[[ RECORDS FOR PROCESSING open ]]
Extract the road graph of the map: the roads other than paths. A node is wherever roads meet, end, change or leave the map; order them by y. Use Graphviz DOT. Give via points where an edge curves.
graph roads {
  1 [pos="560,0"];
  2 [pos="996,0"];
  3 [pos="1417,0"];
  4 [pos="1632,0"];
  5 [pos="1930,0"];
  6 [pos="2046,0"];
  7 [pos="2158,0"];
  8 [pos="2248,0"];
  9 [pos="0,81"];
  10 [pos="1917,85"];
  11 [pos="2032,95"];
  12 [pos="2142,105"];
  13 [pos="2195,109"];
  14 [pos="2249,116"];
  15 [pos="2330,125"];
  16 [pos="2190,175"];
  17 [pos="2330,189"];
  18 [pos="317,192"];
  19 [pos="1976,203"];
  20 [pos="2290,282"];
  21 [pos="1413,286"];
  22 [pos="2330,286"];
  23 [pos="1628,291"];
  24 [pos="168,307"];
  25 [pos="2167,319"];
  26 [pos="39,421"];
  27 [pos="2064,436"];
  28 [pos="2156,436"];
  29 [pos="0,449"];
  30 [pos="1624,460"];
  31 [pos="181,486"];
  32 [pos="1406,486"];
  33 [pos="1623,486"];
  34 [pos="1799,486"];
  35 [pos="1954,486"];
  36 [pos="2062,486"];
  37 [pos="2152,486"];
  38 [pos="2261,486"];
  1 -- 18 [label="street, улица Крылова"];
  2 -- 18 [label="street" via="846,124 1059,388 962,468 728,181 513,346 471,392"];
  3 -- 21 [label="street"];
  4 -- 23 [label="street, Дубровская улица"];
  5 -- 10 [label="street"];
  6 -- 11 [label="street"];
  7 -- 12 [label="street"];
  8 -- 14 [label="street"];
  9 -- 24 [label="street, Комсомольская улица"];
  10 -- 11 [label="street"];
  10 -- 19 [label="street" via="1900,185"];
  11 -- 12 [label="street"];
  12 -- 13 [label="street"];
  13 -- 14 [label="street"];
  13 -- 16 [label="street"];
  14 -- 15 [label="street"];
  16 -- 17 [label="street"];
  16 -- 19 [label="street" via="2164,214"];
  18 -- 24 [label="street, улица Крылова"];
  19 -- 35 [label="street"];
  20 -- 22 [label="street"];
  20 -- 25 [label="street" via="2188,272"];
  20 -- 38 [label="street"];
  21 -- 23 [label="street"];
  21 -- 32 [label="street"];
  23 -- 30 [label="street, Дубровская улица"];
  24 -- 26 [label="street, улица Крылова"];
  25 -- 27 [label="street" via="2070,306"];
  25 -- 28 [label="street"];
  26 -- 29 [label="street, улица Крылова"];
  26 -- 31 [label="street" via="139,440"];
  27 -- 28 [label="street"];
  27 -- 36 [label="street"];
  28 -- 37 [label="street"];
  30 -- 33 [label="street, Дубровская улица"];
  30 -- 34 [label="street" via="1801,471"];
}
[[ RECORDS FOR PROCESSING closed ]]
**WHAT YOU NEED TO DO**
Pull from the data each line where the string "graph" turns up.

**ANSWER FOR THE TASK**
Extract the road graph of the map: the roads other than paths. A node is wherever roads meet, end, change or leave the map; order them by y. Use Graphviz DOT. Give via points where an edge curves.
graph roads {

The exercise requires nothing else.